Veterinary medicine provides a sentinel for potential human health outcomes, and reveals reason to be concerned about the effect of fracking on food supply. Animals are exposed to the same environmental challenges that we are, but are more vulnerable because they have fewer protections and more exposure. Anecdotal reports have found that both companion animals and livestock that lived in pastures or barns and drank water from nearby run-off from natural gas drilling operations have experienced direct mortality, and among survivors,  failure to breed, stillborn and congenitally deformed offspring, and worsening reproductive health in successive breeding seasons. Additionally, some animals have developed unusual neurological conditions, anorexia, and liver or kidney disease 20. Some livestock that were exposed wound up in the food chain, either as feed for other animals or perhaps even on a supermarket shelf. Also, there are reports of deleterious effects on wild mule deer populations, with an increased risk of early mortality, reproductive failure, as well as weakness and death of newborns. 21

 

Conclusions

Our nation needs a domestic clean fuel to meet the energy demands of our growing population and reduce our dependence upon foreign energy supplies. If it can be safely extracted without harming the environment, people or animals, the natural gas in the Marcellus play can help create jobs and be part of the energy solution. Prior experience in other states indicates a high likelihood of increased air pollution and contamination of waters from hydrofracking techniques used today. Furthermore, losses in livestock and local agriculture have adversely affected the availability and affordability of local foods in these states, not to mention the farmers. Hydrofracking leads to loss of rural land and spaces for outdoor recreation. These factors are likely to contribute to an increase the incidence of acute and chronic diseases, disabilities and increased health care expenditures.
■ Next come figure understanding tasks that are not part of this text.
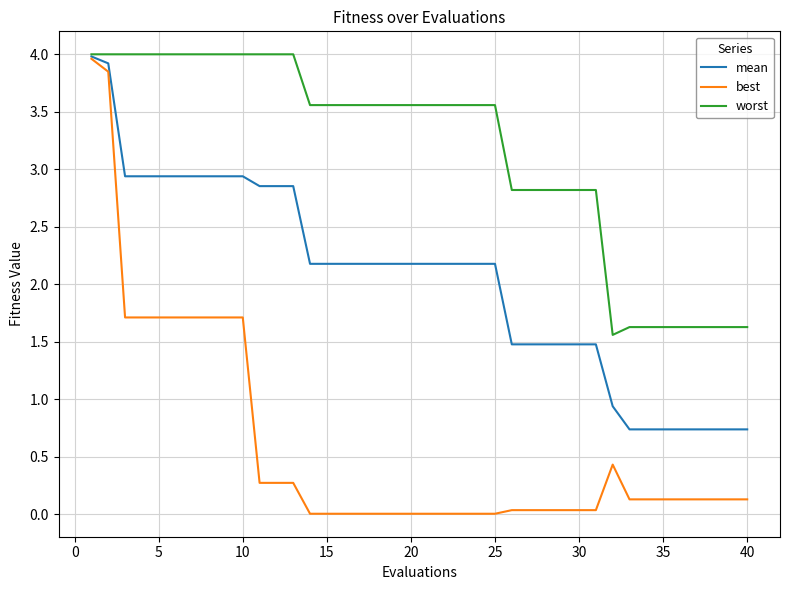

Rank the series by their average value, from highest to lowest.

worst, mean, best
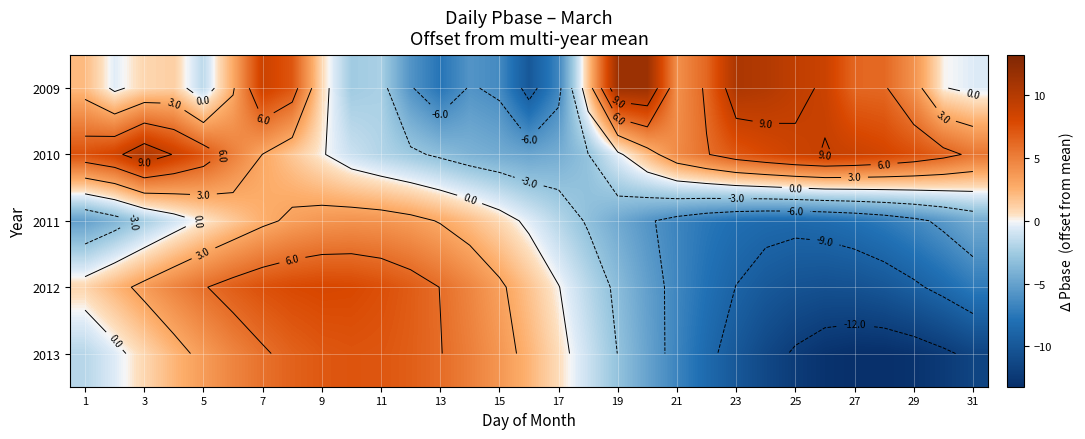

What is the sum of all 2010 values?

104.4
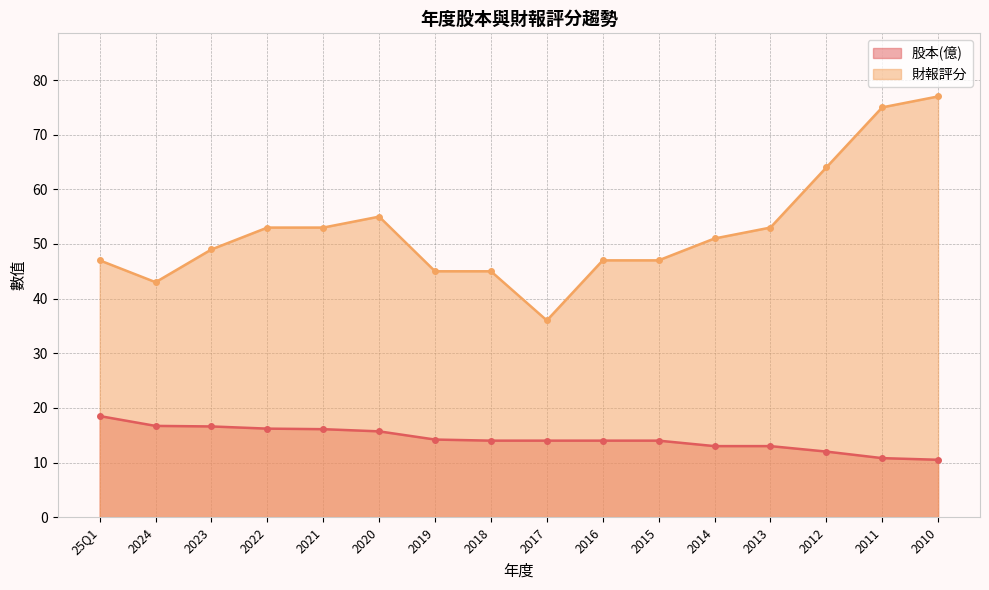

Which series has the largest total across all categories?

財報評分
For these reasons, MSSNY is in support of a moratorium on hydrofracking in New York until these aforementioned concerns have been clarified in a Health Impact Assessment, and that any uncovered risks have been adequately addressed to protect the health and well-being of New Yorkers.

 

Acknowledgements:

The authors greatly appreciate the suggestions of David O. Carpenter. MD, Director of the Institute for Health and the Environment, Rensselaer, New York, as well the encouragement and advice of Carol Kwiatkowski, PhD, of The  Endocrine Disruption Exchange, Colorado. Many thanks go to Christopher Allain for his technical support in the preparation of this article.  Enormous thanks also to MSSNY staff who assisted with this article, especially Pat Clancy, Senior Vice-President of Public Health and Education.

 

Disclaimer:
The authors have no relevant financial relationships or conflicts of interest. This article was produced with no outside source of funding.